Votre client a été condamné à 6 mois d’emprisonnement ferme le 27 juillet 2026. Pourquoi le ministère public a-t-il fait appel de la décision rendue en première instance ?
Lors de ses réquisitions sur la peine, le ministère public avait indiqué ne disposer d’aucun élément sur son passé pénal et avait demandé que soient prises en compte sa qualité de délinquant primaire et sa bonne conduite à la barre. Nous disposions d’ailleurs de son extrait de casier judiciaire. Dans ces conditions, nous ne comprenons pas pourquoi le ministère public, qui avait eu l’occasion de requérir la peine qu’il souhaitait voir appliquer, revient ensuite faire appel. C’est ce qui nous amène à parler d’un acharnement.
Comment votre client vit-il cette situation ?

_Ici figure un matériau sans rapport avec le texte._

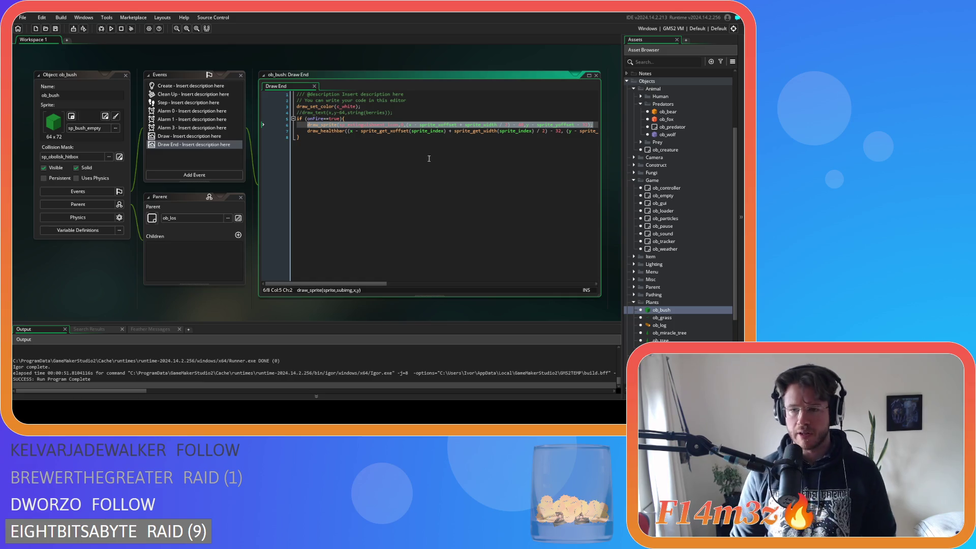
double_click(669, 334)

Il se porte bien sur le plan de la santé, par la grâce de Dieu. Nous n’avons pas constaté de maladie particulière, malgré les conditions carcérales. En revanche, il est épuisé. Les audiences qui se tenaient toutes les deux semaines ont été particulièrement éprouvantes. Aller à la barre, parler devant les magistrats et défendre sa liberté n’est pas une chose anodine. Le box des accusés est un endroit lourd à porter et tout prévenu redoute de s’y retrouver. Lorsqu’il a appris que l’affaire allait être examinée à nouveau devant la cour d’appel, il a été profondément déçu.
Pourquoi avez-vous finalement décidé de faire appel à votre tour ?

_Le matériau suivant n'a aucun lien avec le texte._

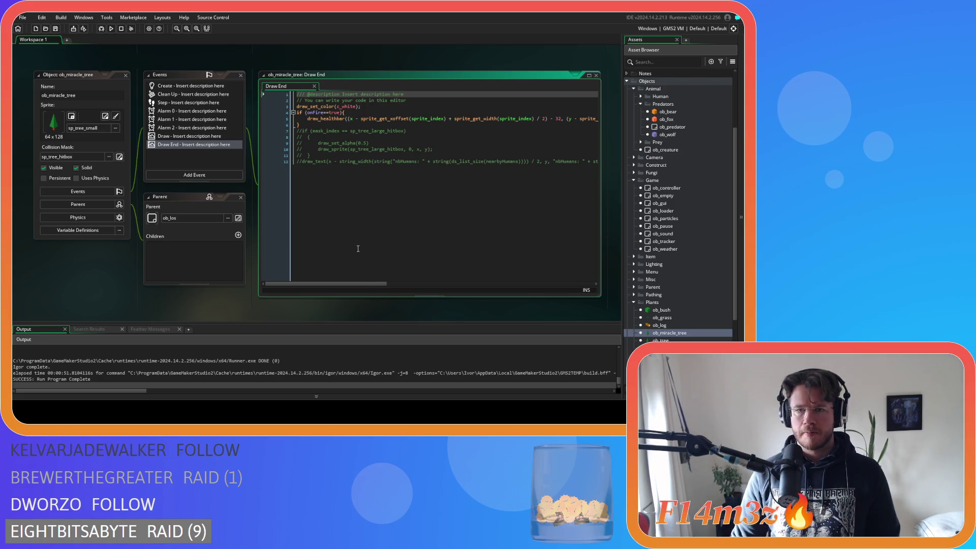
Paste the extinguishment icon line below the onFire check in ob_miracle_tree's Draw End and save
mouse_move(364, 283)
mouse_down()
mouse_move(435, 285)
mouse_move(359, 284)
mouse_up()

Notre client, qui continue de croire en son innocence, avait initialement décidé de ne pas faire appel. Il me l’avait officiellement fait savoir. Mais, dans le cadre de mes diligences de routine, je me suis rendu au greffe et j’ai constaté que le ministère public avait déjà interjeté appel. J’ai donc fait appel à mon tour, à titre conservatoire. Je lui ai expliqué que, si nous ne faisions pas appel, le ministère public aurait la possibilité, devant la Cour, de demander l’aggravation de la sanction prononcée en première instance. De notre côté, nous n’aurions pas la possibilité de demander son maintien, sa réduction ou son annulation.
En faisant également appel, nous permettons à la Cour d’examiner à nouveau l’ensemble de l’affaire. Elle pourra confirmer la décision, l’infirmer en réduisant ou en annulant la peine, ou encore l’infirmer pour l’aggraver. Notre démarche vise donc à préserver les droits de la défense et l’égalité des armes dans le procès.
Quelle sera votre stratégie devant la cour d’appel du Centre ?
Les arguments que nous avons développés en première instance seront les mêmes que nous présenterons devant la Cour d’appel du Centre. Nous espérons que les magistrats de cette juridiction, qui disposent d’une plus grande expérience, auront le courage de faire triompher le droit et la vérité. Il s’agit d’une affaire qui concerne une infraction mettant en cause le président de la République, qui est également le patron de la magistrature. Nous espérons néanmoins que les magistrats sauront rendre une décision conforme au droit.
Estimez-vous que la condamnation porte atteinte à la liberté de culte et à la liberté d’expression ?
Nous avons soutenu devant le tribunal que notre client avait été condamné pour avoir prié. Dans notre pays, qui peut vivre sans prier ? La Bible recommande de veiller et de prier en tout temps et en tout lieu. Quelle que soit notre religion, nous sommes tous confrontés à la prière. Il existe des groupes, des pages sur les réseaux sociaux et même des chaînes de télévision consacrés à la parole de Dieu.
Selon nous, condamner quelqu’un pour avoir exercé sa liberté de culte, sa liberté de conscience et sa liberté d’expression en s’adressant à Dieu appelle une réflexion approfondie. Nous espérons donc que la cour d’appel rendra une décision qui fera avancer le droit et consacrera les libertés garanties par la Constitution. Nous savons que la loi réprime les débordements dans l’exercice de ces libertés. Mais, en ce qui nous concerne, nous estimons qu’il n’y a eu aucun débordement dans l’exercice de la liberté d’expression, de la liberté de culte ou de la liberté de conscience.